Text provided:
========================================

The rustier your environment the worse this possibility is. If this happens you
will have to R&R the manifold to drill out the stub (or worse case Helicoil or
replace the manifold). I'd say the chances are about 5% of this happening in an
environment like California ... worse elswhere.
Jeremy
----------
From: Gomes, David
Sent: Friday, September 29, 2000 11:44 AM
Subject: ZF says NO to external filter for LR auto trans
Okay, I've done a little research in response to Cliff's desire to fit an external transmission fluid filter.
First of all, let me say a HUGE thank you to Bill Ritchie for the (very timely) link to http://www.jie.com/ the fellow I spoke to there (Jurgen) is, in my opinion, a true professional, very helpful, and dedicated to good customer service. This guy has been running all around for me for the last day and a half, and I didn't plan to spend a cent with him.
When I first asked Jurgen if I could fit an external filter to the ZF transmission's cooler line, his response was (in your best German accent), "it never hurts". I then told him I'd heard from some pretty reliable sources that the fluid flow in the cooler lines would reverse on torque converter lock up and effectively, back-flush the filter. He said he wasn't sure, and that this was the first time someone had asked him, but that he would check with ZF's US office in Chicago.
With a couple more rounds of phone calls, and Jurgen chasing down engineers at ZF, it came down to this.
The ZF transmissions in our Defenders and Discos have a mechanical valve body. There is an electronic valve body model, but it would be recognizable from in the cab by a "sport/economy" switch near the shift lever. ours is all mechanical (YEA!!!) and controlled by cables and levers. According to the engineers at ZF, in the mechanical version (like ours) the fluid flow in the cooler lines DOES reverse when the torque converter locks up, so unless some extra system of check valves and bypass lines were fitted along with the filter, the filter would be pointless because it would self-backflush every time the torque converter locked and unlocked. Or worse yet, if a canister type filter with anti-drainback valve were inadvertently fitted, it would try to stop all flow when the converter locked up and fluid reversed.

========================================

Task objective: Copy the email thread from "The rustier your" to "cent with him.", switching "California" to "Oregon".

Human pose keypoint data
========================================

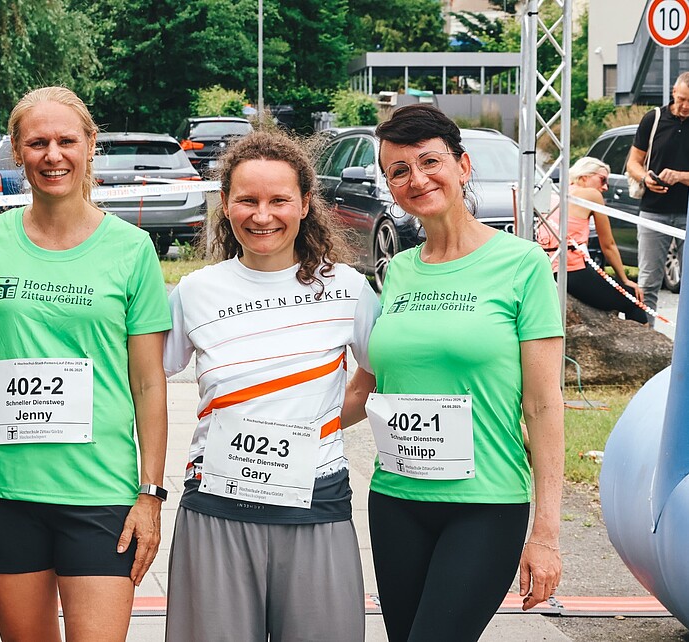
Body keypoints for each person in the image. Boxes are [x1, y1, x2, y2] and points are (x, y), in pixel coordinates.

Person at [0, 86, 171, 642]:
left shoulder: (132, 250)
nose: (53, 154)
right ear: (18, 151)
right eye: (38, 142)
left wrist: (150, 494)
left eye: (66, 140)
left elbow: (149, 383)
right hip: (5, 489)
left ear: (90, 146)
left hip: (101, 493)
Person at [347, 104, 565, 642]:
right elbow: (366, 386)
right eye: (399, 170)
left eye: (430, 161)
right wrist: (284, 421)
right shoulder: (396, 271)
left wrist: (547, 533)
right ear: (391, 188)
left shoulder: (522, 264)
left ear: (463, 166)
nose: (416, 179)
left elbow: (542, 406)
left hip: (485, 506)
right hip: (396, 501)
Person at [163, 129, 382, 641]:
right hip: (216, 506)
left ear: (306, 204)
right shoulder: (196, 291)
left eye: (279, 200)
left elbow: (378, 373)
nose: (263, 215)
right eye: (247, 200)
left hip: (315, 507)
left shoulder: (345, 287)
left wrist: (322, 424)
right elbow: (144, 379)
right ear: (225, 204)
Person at [537, 157, 647, 323]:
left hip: (548, 268)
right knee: (633, 298)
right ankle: (645, 347)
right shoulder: (591, 194)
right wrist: (624, 280)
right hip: (571, 271)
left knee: (610, 289)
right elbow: (608, 245)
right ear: (584, 177)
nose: (604, 187)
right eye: (602, 180)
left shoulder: (555, 194)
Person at [626, 71, 689, 324]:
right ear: (673, 92)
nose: (685, 106)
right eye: (682, 99)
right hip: (654, 210)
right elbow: (633, 162)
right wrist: (645, 179)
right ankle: (647, 341)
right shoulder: (653, 119)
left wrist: (681, 176)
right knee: (648, 282)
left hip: (687, 211)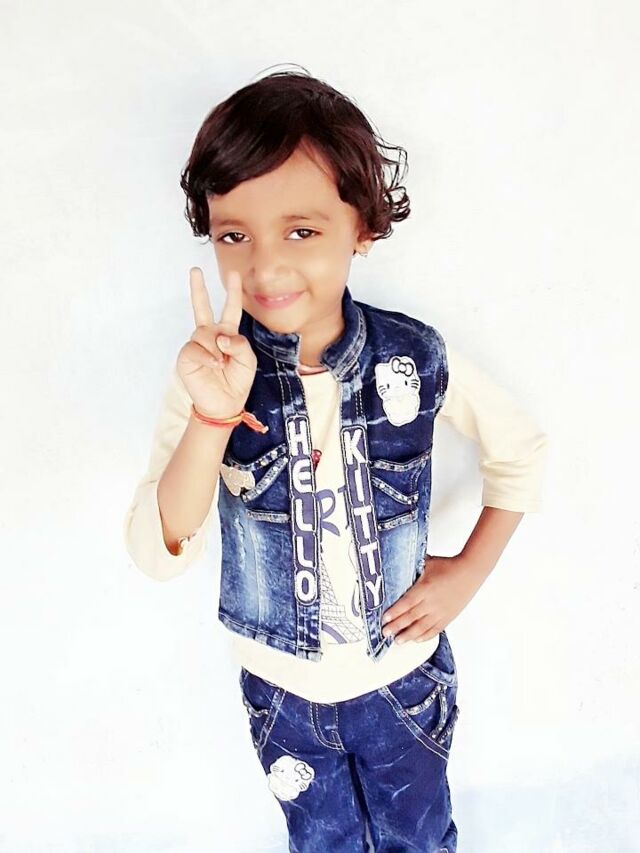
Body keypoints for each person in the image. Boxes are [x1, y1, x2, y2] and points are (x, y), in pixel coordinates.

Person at [123, 67, 549, 853]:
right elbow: (158, 550)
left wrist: (468, 572)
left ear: (363, 227)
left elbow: (520, 451)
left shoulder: (415, 355)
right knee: (321, 843)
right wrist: (214, 414)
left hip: (402, 684)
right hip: (282, 698)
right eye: (234, 235)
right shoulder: (207, 374)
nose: (265, 265)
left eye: (301, 231)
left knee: (419, 839)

========================================

Result of this task:
The rustier your environment the worse this possibility is. If this happens you
will have to R&R the manifold to drill out the stub (or worse case Helicoil or
replace the manifold). I'd say the chances are about 5% of this happening in an
environment like Oregon ... worse elswhere.
Jeremy
----------
From: Gomes, David
Sent: Friday, September 29, 2000 11:44 AM
Subject: ZF says NO to external filter for LR auto trans
Okay, I've done a little research in response to Cliff's desire to fit an external transmission fluid filter.
First of all, let me say a HUGE thank you to Bill Ritchie for the (very timely) link to http://www.jie.com/ the fellow I spoke to there (Jurgen) is, in my opinion, a true professional, very helpful, and dedicated to good customer service. This guy has been running all around for me for the last day and a half, and I didn't plan to spend a cent with him.